* Data *
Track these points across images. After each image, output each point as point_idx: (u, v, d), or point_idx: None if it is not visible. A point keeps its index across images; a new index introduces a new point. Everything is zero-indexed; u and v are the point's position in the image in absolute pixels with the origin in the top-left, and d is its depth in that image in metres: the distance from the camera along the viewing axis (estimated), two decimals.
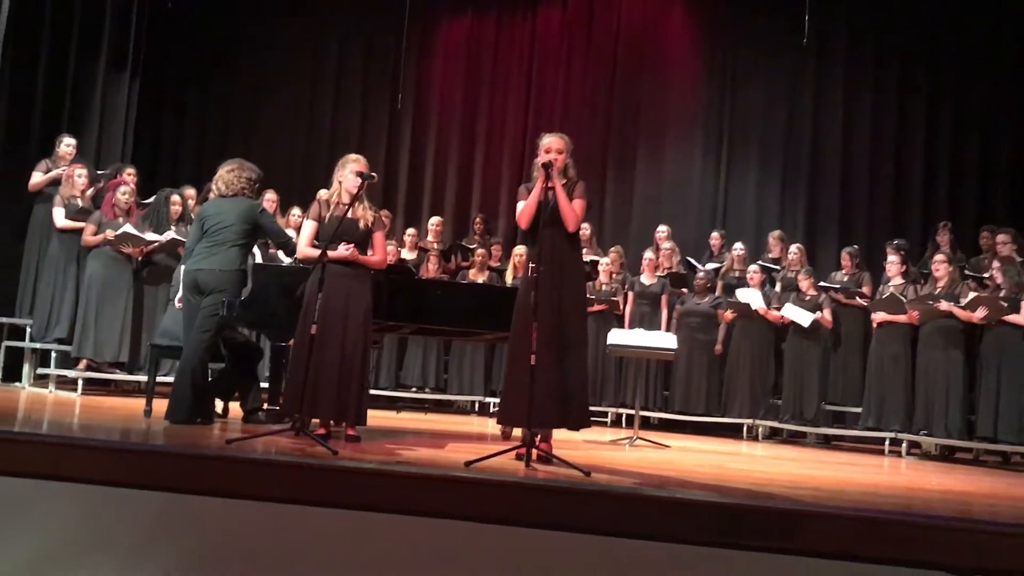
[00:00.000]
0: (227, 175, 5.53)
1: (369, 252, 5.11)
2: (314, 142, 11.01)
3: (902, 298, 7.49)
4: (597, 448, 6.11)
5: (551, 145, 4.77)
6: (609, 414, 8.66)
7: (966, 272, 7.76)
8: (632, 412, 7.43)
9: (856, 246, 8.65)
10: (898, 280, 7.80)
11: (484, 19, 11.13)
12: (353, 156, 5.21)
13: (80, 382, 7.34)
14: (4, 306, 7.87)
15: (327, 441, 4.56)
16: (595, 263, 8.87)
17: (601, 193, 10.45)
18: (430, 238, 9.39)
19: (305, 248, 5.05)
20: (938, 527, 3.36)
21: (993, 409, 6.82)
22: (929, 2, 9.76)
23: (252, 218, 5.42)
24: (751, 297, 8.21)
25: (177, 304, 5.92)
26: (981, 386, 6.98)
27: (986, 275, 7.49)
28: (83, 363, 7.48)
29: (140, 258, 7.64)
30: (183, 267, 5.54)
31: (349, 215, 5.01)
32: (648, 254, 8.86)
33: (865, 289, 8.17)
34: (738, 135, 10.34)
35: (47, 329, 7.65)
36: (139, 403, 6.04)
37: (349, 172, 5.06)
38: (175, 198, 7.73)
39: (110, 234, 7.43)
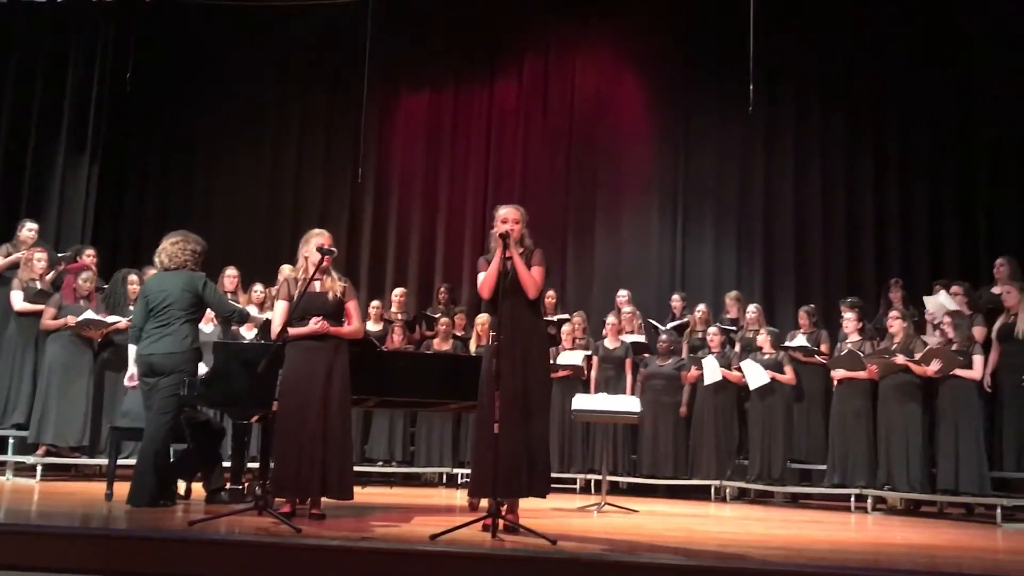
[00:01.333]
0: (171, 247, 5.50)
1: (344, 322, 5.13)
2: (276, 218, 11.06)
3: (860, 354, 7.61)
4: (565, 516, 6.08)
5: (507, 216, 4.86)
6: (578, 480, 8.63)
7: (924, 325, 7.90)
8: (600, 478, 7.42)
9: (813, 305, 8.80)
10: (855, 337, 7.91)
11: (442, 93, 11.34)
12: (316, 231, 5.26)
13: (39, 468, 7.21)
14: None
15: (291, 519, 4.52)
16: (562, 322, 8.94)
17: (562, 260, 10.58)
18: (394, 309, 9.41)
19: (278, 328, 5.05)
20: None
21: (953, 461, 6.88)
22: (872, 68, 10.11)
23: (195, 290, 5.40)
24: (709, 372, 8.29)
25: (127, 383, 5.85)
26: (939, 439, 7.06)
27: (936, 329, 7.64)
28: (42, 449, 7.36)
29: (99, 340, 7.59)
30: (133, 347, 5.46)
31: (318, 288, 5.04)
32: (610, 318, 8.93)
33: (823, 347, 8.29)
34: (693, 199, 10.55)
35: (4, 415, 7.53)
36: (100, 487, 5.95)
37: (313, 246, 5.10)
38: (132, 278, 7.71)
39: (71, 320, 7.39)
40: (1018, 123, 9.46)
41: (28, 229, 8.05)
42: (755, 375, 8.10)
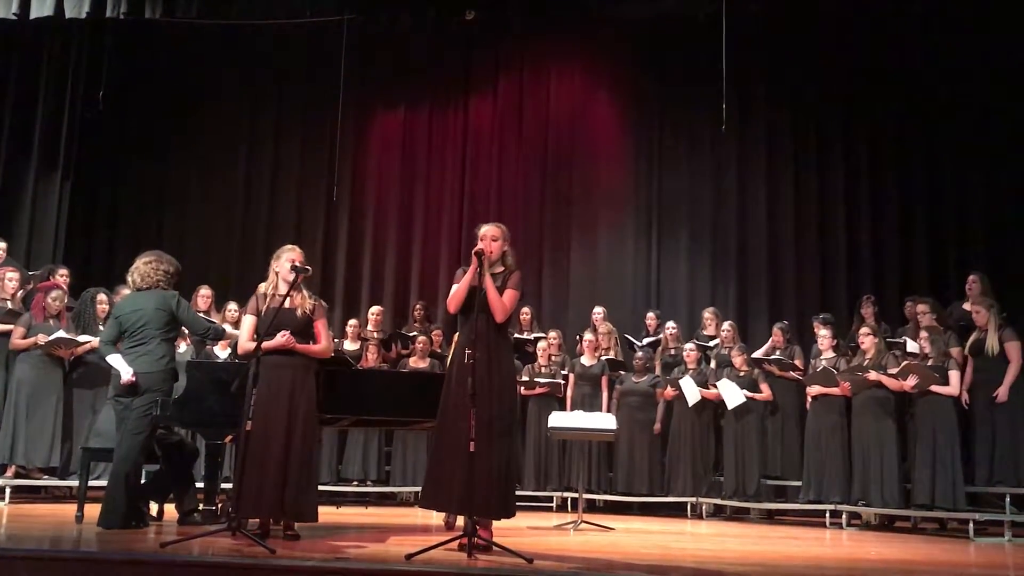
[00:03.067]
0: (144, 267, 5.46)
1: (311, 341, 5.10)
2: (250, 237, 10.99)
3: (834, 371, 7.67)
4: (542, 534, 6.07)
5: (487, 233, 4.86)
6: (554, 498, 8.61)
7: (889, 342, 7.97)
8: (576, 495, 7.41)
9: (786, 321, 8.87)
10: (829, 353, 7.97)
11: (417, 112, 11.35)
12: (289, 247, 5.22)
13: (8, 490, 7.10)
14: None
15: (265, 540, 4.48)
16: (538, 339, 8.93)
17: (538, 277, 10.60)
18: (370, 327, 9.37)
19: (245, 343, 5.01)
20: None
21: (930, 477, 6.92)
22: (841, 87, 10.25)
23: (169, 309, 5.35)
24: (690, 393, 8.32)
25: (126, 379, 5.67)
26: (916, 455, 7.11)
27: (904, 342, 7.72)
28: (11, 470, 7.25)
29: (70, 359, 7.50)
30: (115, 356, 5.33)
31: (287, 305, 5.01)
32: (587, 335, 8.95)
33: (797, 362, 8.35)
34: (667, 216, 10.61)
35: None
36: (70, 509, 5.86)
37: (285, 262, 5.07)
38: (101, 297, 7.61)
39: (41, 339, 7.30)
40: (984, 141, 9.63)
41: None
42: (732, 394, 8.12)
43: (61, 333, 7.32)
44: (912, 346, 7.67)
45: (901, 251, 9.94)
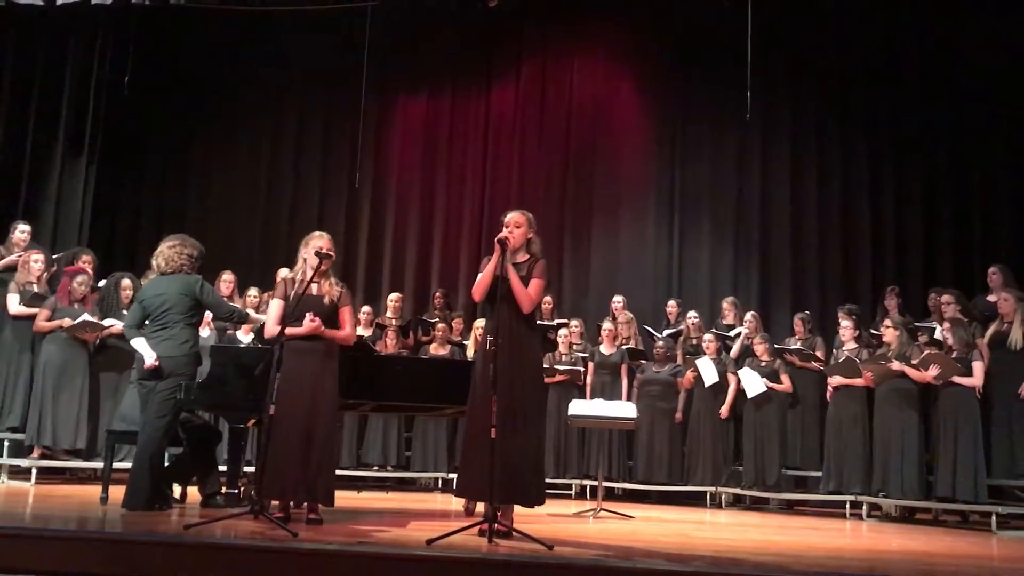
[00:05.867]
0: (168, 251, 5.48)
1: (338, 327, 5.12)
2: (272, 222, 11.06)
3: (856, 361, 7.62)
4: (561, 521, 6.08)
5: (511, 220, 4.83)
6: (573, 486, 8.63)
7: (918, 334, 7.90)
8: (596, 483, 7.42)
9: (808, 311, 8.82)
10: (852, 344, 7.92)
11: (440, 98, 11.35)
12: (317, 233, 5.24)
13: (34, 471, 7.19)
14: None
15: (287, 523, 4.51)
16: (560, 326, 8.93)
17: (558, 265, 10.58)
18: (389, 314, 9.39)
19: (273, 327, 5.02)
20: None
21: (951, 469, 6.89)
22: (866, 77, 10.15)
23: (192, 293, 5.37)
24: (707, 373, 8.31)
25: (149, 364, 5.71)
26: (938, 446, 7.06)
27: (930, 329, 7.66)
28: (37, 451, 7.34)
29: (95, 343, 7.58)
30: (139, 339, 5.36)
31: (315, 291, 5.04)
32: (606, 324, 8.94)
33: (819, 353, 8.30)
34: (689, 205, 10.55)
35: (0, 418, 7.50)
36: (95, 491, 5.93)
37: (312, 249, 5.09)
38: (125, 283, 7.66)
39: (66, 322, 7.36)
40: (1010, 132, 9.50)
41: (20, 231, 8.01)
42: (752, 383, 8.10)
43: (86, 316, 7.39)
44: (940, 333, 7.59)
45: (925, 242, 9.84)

==

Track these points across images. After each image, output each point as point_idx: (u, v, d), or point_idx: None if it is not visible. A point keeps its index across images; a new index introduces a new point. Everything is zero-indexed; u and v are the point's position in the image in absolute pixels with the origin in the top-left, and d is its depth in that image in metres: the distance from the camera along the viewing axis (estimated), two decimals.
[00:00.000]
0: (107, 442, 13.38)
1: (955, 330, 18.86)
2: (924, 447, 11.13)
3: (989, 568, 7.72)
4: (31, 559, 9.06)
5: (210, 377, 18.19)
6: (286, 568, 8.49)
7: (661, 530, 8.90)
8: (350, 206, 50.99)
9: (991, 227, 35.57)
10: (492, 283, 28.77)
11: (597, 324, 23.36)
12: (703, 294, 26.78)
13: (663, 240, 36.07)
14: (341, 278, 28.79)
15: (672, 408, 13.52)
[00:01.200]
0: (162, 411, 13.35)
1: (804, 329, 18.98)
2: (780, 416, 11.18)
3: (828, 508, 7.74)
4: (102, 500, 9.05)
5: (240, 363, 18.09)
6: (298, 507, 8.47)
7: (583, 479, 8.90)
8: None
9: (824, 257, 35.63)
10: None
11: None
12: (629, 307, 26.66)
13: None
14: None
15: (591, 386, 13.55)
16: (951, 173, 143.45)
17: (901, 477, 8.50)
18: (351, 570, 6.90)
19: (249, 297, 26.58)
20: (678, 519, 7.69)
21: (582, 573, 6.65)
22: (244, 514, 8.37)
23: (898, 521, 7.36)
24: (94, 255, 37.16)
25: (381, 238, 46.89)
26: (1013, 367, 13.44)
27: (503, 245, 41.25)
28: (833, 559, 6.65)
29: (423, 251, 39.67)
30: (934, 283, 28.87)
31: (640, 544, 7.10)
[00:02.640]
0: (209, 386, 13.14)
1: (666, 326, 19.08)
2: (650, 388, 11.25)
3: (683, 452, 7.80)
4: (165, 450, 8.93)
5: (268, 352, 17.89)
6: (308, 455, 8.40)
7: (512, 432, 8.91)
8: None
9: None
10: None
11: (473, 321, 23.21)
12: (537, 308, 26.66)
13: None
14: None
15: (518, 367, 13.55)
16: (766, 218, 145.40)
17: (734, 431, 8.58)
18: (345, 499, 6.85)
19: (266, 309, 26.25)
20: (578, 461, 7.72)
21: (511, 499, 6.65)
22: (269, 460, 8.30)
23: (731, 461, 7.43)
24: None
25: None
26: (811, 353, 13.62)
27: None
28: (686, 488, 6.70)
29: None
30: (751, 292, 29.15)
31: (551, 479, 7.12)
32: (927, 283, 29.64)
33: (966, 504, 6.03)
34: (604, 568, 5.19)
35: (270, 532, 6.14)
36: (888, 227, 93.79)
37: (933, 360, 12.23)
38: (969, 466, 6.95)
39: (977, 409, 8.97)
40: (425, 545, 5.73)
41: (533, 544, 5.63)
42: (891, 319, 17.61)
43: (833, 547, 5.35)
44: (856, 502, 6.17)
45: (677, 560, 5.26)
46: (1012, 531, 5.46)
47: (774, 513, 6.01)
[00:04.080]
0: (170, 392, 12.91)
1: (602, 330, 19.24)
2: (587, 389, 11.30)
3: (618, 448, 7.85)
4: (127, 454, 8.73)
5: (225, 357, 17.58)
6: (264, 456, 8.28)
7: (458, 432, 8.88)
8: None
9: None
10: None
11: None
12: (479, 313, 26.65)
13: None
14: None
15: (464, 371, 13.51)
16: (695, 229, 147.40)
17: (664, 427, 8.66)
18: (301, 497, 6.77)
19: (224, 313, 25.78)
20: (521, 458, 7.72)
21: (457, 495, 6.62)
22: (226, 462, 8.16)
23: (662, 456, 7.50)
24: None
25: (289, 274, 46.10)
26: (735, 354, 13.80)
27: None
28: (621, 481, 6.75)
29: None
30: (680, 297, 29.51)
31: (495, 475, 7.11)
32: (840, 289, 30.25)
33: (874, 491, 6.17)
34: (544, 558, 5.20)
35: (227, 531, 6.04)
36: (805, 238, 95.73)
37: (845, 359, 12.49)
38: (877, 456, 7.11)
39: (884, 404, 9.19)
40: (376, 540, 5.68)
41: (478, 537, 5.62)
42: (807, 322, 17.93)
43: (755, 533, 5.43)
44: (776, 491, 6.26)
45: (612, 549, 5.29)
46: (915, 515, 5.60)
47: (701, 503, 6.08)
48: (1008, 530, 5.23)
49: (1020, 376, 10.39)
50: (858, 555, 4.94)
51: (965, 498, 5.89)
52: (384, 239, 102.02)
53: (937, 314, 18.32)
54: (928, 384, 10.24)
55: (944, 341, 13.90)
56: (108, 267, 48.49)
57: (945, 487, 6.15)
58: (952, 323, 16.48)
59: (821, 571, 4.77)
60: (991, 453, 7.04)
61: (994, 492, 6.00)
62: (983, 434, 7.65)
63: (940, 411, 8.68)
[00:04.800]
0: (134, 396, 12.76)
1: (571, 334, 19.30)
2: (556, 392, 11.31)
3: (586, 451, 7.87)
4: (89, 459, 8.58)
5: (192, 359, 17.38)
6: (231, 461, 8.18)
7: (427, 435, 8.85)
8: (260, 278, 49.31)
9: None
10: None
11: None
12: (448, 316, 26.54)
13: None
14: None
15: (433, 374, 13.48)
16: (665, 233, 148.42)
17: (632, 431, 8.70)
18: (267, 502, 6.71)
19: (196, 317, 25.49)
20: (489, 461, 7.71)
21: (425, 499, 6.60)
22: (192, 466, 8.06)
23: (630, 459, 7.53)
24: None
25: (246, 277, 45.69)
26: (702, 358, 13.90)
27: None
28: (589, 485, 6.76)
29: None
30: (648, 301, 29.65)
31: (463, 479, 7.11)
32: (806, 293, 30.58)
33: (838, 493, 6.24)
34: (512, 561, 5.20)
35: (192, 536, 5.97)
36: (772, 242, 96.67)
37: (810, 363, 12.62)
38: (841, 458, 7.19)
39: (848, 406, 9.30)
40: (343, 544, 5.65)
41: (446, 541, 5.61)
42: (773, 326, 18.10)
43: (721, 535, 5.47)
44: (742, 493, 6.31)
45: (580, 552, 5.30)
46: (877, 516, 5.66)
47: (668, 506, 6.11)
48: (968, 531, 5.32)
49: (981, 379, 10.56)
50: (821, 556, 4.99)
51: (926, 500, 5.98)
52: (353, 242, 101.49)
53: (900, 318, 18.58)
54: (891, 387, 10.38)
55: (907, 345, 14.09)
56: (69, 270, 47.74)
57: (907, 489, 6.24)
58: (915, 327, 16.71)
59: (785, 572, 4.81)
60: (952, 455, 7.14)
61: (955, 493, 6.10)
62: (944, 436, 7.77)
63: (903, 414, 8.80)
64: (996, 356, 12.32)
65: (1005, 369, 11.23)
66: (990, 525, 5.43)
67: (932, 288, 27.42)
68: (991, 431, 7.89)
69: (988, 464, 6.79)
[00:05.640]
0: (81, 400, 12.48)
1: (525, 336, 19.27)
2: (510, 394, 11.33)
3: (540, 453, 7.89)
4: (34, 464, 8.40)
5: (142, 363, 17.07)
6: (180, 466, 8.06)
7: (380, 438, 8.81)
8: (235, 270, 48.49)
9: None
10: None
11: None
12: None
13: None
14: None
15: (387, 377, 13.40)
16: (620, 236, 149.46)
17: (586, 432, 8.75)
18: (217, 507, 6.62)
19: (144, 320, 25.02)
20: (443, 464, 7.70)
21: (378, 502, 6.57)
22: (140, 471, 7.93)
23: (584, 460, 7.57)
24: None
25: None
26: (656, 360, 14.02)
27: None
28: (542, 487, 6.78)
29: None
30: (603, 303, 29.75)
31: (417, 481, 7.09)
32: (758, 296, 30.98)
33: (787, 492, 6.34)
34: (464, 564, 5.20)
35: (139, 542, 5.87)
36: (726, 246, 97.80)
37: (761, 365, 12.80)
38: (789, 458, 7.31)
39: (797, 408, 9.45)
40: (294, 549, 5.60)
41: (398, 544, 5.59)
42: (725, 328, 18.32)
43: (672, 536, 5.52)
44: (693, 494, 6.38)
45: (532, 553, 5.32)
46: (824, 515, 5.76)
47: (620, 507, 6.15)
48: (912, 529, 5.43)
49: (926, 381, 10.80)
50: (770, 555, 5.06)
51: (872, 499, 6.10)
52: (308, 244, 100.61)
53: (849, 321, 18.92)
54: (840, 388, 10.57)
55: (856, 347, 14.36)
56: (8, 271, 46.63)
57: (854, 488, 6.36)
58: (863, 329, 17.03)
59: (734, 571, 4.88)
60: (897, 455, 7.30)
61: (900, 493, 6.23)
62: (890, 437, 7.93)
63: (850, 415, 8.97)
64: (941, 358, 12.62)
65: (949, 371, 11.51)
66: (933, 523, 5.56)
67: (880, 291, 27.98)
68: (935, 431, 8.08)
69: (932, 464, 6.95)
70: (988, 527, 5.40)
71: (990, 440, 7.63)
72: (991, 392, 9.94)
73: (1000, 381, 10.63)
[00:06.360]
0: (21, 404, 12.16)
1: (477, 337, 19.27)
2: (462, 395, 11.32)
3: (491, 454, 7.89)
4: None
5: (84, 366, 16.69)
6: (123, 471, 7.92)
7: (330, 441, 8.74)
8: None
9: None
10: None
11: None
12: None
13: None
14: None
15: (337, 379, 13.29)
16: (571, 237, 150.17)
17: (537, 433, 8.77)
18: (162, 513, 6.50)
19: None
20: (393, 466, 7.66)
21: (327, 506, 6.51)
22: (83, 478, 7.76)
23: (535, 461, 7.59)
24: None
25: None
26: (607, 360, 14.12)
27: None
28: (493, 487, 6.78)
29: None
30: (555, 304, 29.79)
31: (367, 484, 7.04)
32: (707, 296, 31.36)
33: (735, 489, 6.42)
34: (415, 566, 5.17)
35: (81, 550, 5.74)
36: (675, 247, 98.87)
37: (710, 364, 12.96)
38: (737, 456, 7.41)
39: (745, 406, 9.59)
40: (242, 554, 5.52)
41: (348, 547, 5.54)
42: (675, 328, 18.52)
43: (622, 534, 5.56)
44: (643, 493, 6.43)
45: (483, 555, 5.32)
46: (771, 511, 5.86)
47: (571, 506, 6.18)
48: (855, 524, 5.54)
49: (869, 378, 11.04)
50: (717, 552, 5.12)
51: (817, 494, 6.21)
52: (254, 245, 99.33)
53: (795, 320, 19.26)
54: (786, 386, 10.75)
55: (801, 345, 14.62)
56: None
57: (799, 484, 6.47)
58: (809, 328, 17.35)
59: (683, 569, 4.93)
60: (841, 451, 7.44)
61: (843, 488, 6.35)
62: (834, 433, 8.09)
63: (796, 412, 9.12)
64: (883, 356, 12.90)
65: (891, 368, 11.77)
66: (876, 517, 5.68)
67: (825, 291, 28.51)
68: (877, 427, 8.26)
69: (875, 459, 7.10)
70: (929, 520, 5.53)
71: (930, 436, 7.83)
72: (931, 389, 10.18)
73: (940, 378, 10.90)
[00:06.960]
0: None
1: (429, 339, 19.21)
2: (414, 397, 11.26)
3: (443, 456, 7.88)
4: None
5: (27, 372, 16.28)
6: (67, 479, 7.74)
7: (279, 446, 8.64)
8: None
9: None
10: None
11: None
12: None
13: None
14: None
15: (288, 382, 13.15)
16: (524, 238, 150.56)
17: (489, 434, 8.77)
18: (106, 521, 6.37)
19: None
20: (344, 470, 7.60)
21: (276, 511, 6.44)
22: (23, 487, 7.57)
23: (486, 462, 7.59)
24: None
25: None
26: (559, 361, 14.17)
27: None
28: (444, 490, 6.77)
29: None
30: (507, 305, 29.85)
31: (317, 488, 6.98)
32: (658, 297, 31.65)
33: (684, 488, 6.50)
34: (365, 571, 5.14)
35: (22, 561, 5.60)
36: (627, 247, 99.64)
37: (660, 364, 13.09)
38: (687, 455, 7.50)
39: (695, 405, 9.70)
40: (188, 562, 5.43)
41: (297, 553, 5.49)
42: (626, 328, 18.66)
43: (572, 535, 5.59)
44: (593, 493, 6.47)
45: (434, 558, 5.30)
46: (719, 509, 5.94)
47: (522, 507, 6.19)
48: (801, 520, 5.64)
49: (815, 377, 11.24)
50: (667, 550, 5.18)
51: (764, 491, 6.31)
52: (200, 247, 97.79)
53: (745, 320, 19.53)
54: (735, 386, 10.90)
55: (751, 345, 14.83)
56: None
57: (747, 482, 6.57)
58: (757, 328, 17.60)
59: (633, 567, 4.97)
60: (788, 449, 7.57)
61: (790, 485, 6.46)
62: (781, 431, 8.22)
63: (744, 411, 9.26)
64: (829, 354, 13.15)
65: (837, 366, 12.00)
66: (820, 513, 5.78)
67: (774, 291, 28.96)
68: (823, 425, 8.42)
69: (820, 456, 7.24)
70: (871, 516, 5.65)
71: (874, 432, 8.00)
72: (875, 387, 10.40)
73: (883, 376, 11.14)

* Instructions for the task *
Take the stretch of lines above from the one containing "18: (430, 238, 9.39)" through the one containing "34: (738, 135, 10.34)" and repeat it exactly, adding no other line.

* Response below *
18: (430, 238, 9.39)
19: (305, 248, 5.05)
20: (938, 527, 3.36)
21: (993, 409, 6.82)
22: (929, 2, 9.76)
23: (252, 218, 5.42)
24: (751, 297, 8.21)
25: (177, 304, 5.92)
26: (981, 386, 6.98)
27: (986, 275, 7.49)
28: (83, 363, 7.48)
29: (140, 258, 7.64)
30: (183, 267, 5.54)
31: (349, 215, 5.01)
32: (648, 254, 8.86)
33: (865, 289, 8.17)
34: (738, 135, 10.34)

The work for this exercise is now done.